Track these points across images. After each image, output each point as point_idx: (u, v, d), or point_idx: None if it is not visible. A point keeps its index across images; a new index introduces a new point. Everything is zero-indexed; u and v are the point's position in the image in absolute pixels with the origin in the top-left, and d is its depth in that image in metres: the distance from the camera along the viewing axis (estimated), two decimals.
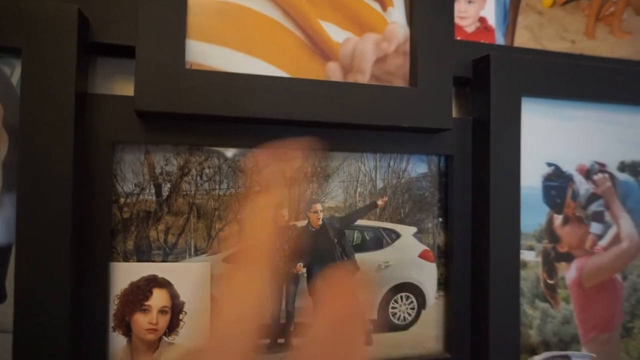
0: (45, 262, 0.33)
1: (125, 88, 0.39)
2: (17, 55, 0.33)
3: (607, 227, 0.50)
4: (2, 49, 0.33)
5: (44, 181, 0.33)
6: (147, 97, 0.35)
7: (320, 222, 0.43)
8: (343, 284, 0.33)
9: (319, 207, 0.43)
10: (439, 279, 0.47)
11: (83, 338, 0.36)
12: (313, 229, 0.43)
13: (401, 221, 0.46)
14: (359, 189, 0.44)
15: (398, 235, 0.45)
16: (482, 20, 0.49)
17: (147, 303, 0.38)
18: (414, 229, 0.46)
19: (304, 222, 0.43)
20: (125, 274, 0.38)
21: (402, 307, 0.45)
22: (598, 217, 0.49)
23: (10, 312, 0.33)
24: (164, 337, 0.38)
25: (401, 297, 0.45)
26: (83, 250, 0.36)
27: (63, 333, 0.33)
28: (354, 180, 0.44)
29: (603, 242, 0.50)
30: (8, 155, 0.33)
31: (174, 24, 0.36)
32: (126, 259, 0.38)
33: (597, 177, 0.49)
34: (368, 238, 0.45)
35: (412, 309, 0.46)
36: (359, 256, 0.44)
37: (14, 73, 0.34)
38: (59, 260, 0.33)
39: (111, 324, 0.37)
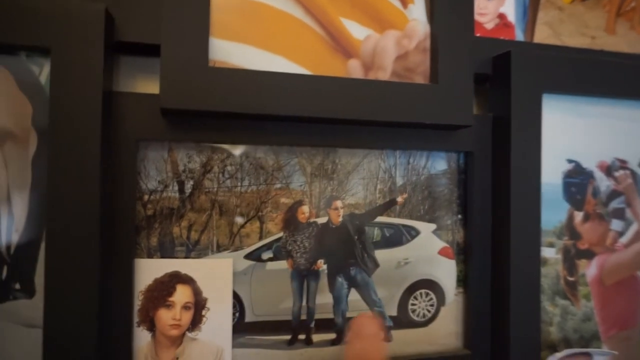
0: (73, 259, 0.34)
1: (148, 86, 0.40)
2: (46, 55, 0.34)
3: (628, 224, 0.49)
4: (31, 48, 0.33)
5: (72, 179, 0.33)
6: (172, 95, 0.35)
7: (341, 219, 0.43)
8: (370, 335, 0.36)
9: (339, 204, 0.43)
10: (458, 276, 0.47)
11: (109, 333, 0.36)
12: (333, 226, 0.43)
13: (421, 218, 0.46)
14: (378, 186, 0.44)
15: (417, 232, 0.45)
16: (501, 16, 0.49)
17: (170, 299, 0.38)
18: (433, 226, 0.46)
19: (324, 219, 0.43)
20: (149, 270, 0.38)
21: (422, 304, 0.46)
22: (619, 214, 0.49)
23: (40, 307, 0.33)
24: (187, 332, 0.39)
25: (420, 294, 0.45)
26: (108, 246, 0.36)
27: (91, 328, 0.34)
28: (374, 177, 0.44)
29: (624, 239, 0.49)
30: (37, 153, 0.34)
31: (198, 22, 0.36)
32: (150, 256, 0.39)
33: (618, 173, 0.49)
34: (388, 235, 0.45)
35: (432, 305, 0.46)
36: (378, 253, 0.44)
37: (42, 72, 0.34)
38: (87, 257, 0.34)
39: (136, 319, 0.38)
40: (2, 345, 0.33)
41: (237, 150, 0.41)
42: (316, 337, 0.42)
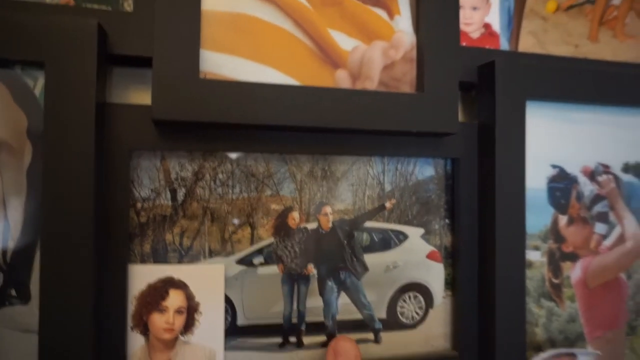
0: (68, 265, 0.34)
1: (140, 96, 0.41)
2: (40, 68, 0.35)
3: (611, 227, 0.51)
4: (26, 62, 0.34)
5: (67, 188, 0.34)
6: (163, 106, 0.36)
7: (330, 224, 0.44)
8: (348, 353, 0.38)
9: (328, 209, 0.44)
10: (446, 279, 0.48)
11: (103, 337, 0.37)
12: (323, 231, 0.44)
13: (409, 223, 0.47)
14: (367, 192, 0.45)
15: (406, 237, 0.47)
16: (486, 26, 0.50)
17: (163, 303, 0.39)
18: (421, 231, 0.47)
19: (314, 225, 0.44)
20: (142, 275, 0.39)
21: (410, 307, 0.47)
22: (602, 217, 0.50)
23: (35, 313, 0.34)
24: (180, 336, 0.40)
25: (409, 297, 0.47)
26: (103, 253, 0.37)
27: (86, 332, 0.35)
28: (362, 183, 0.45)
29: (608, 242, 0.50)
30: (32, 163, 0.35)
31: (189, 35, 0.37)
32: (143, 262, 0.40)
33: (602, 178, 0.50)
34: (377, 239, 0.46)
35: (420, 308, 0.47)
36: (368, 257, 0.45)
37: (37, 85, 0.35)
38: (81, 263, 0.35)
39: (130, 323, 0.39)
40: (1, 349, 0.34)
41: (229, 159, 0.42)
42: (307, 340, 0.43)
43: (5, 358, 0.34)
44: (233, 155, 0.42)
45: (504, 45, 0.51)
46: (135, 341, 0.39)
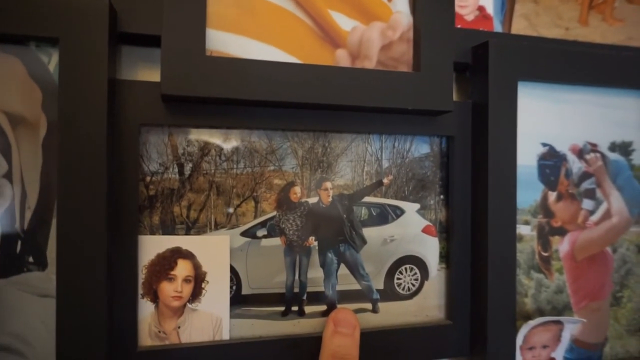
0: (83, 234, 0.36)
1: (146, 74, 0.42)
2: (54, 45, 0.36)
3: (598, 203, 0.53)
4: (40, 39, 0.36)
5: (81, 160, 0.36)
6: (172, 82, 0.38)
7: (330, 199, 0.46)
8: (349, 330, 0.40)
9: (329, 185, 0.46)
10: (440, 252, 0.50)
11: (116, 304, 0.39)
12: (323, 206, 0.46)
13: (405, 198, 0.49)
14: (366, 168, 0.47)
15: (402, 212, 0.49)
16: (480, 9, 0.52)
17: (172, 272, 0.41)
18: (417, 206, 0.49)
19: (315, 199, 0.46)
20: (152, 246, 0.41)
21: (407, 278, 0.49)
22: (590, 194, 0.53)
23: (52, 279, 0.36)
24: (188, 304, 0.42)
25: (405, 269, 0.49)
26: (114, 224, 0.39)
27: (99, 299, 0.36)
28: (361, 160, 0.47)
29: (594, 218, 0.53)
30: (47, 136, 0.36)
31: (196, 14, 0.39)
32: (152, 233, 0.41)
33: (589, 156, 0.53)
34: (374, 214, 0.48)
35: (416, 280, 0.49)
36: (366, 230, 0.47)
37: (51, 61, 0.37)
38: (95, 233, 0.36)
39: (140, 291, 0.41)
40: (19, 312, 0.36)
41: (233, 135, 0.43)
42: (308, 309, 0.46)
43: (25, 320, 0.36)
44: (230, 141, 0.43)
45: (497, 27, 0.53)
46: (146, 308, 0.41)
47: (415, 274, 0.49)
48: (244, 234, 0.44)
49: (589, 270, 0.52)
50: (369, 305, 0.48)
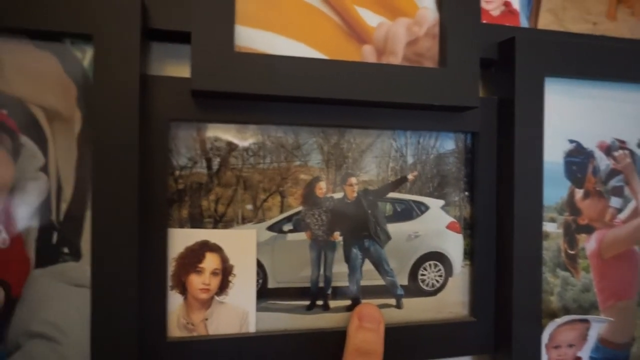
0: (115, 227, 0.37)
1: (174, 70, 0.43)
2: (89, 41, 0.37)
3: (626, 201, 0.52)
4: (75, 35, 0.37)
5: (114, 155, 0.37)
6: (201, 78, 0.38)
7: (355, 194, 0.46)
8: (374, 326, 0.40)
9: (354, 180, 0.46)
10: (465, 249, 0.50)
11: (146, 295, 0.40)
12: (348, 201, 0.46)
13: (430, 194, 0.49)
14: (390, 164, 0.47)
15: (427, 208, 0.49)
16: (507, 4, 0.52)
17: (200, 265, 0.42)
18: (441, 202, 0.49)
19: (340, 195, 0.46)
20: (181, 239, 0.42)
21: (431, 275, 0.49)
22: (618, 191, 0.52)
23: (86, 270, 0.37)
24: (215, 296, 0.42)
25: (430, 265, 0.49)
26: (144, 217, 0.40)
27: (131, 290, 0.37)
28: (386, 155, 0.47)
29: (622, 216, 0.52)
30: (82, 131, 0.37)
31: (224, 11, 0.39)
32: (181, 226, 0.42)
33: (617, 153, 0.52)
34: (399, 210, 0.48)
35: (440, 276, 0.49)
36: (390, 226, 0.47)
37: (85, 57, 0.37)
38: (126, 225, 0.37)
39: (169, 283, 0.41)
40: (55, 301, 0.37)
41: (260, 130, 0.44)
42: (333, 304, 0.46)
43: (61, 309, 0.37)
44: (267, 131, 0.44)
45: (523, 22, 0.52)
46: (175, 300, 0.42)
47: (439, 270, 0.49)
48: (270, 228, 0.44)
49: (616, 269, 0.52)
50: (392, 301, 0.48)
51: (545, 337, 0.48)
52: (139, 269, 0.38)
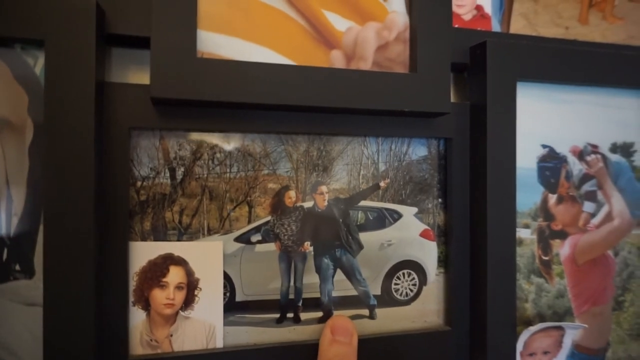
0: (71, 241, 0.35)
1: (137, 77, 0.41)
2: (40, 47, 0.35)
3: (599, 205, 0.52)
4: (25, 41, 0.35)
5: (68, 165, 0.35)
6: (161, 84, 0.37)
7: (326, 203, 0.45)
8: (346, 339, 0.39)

---*---

» TASK ITEM
Only the lines above starting at the one containing "16: (482, 20, 0.49)" and ending at the one containing "38: (59, 260, 0.33)", both included, are to be returned, exactly as they read.

» EXERCISE RESULT
16: (482, 20, 0.49)
17: (147, 303, 0.38)
18: (414, 229, 0.46)
19: (304, 222, 0.43)
20: (125, 274, 0.38)
21: (402, 307, 0.45)
22: (598, 217, 0.49)
23: (10, 312, 0.33)
24: (164, 337, 0.38)
25: (401, 297, 0.45)
26: (83, 250, 0.36)
27: (63, 333, 0.33)
28: (354, 180, 0.44)
29: (603, 242, 0.50)
30: (8, 155, 0.33)
31: (174, 24, 0.36)
32: (126, 259, 0.38)
33: (597, 177, 0.49)
34: (368, 238, 0.45)
35: (412, 309, 0.46)
36: (359, 256, 0.44)
37: (14, 73, 0.34)
38: (59, 260, 0.33)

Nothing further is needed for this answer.